After time spent traveling, Woodberry enrolled at Fuller Theological Seminary where he would create the International Studies Program, and eventually arrive at the American University of Beirut where he would begin his formal training in Islamic Studies under Arab Christian scholars and other notable personalities such as St John Philby. It was here in Beirut that Woodberry would eventually find his future wife, Roberta Smith, who was studying at the Beirut College for Women. Woodberry received a Masters of Divinity from Fuller, and an MA from the American University of Beirut. While in the Middle East, he also had the opportunity to study with scholars of Islam and Christian-Muslim relations such as Kenneth Cragg and Daud Rahbar.

== Harvard Years ==

Smith and Woodberry married and moved to Cambridge, Massachusetts, where their first two sons (John and Bob) were born, while Woodberry continued his education at Harvard University. It was here in Massachusetts that Woodberry began his ministry to international students, as a staff member at Park Street Church where Harold Ockenga served as pastor. At Harvard, Woodberry studied under leading scholars in the field of Islamic studies including Sir Hamilton Gibb, George Makdisi, Wilfred Cantwell Smith, Seyyed Hossein Nasr, and Annemarie Schimmel. His field of study, Islamic Fundamentalism, was seen as a topic of little value at that time. Woodberry would graduate from Harvard in 1968, having completed his Ph.D. in Islamic Studies and writing his dissertation on "Hassan al-Banna's Articles of Belief."

== Pakistan, Afghanistan, and Saudi Arabia ==

After the Harvard years, Woodberry and his family moved to Pakistan with the support of the Presbyterian Program Agency of the United Presbyterian Church in the U.S.A. It was here that their third and final son, David, was born. During a time of ministry in Kabul, Afghanistan, Woodberry acted as an advocate for two Pakistani missionaries who had been incarcerated for handing out the Gospel of Luke. Due to Woodberry's knowledge of the Qur'an, he was able to develop an argument that would be accepted by the Muslim authorities and subsequently secured the release of the missionaries. It was due to this incident with the law that Woodberry began to further develop his thoughts regarding Christian ethics, specifically the limitations of government imposed law when it contradicts Christian commandments. From here, Woodberry continued to Saudi Arabia where he pastored a substantial church before being shut down by the government. Again, Woodberry used Muslim writings, a letter from the Islamic prophet, Muhammad about the Christians of Najran that allowed priests or pastors to continue in ministry as long as they paid the jizya, to eventually see the house churches re-opened. Eventually, with his family in mind, Woodberry returned to America to teach at Reformed Bible College (now Kuyper College) in Grand Rapids.

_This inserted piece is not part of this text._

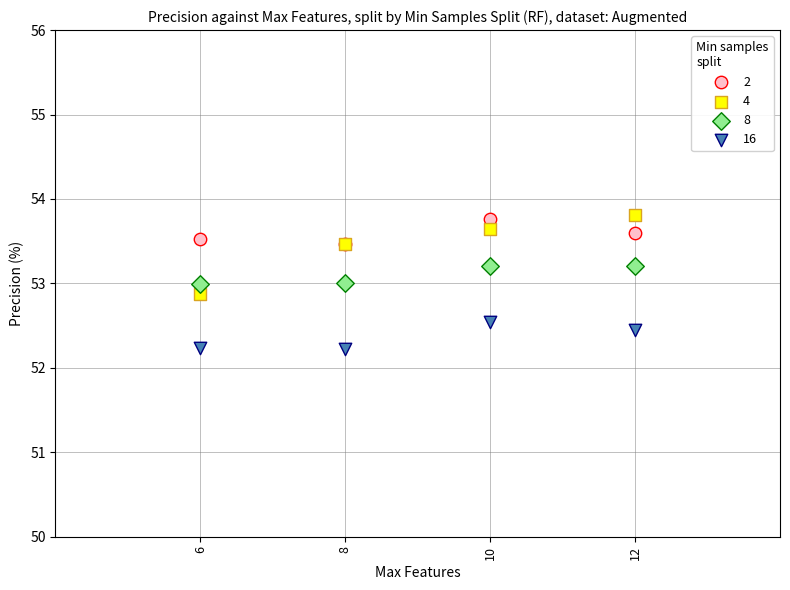

Which series has the largest Y range (max minus min)?

4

== Zwemer Institute and further time at Fuller ==

From Grand Rapids, Woodberry moved to California, where he accepted a joint teaching position with the Zwemer Institute (now known as the Zwemer Center) and Fuller Theological Seminary. After some years of teaching, and initial reluctance, Woodberry accepted the deanship of Fuller's School of Intercultural Studies. Woodberry emphasizes a core curriculum containing "Word [theology of mission], World [behavioural sciences like anthropology], and Church [lessons from mission history and church growth]".

== The Woodberry Intercultural Institute ==

In the early 2020's a group of Woodberry's former graduate students and other Evangelical scholars influenced by Woodberry began work on forming a "Woodberry Institute" dedicated to "carrying forward the legacy of J. Dudley Woodberry in promoting the kind of respectful mutual understanding and rigorous scholarship that advances peace between Muslims and Christians and equips Christians to be faithful witnesses to the love of Jesus Christ in their relationships with Muslim friends and partners." This group of scholars decided to rename and repurpose a Christian NGO led by two members of the group as the Woodberry Intercultural Institute." Dudley Woodberry's son Robert Dudley Woodberry serves on the Board of this Woodberry Institute.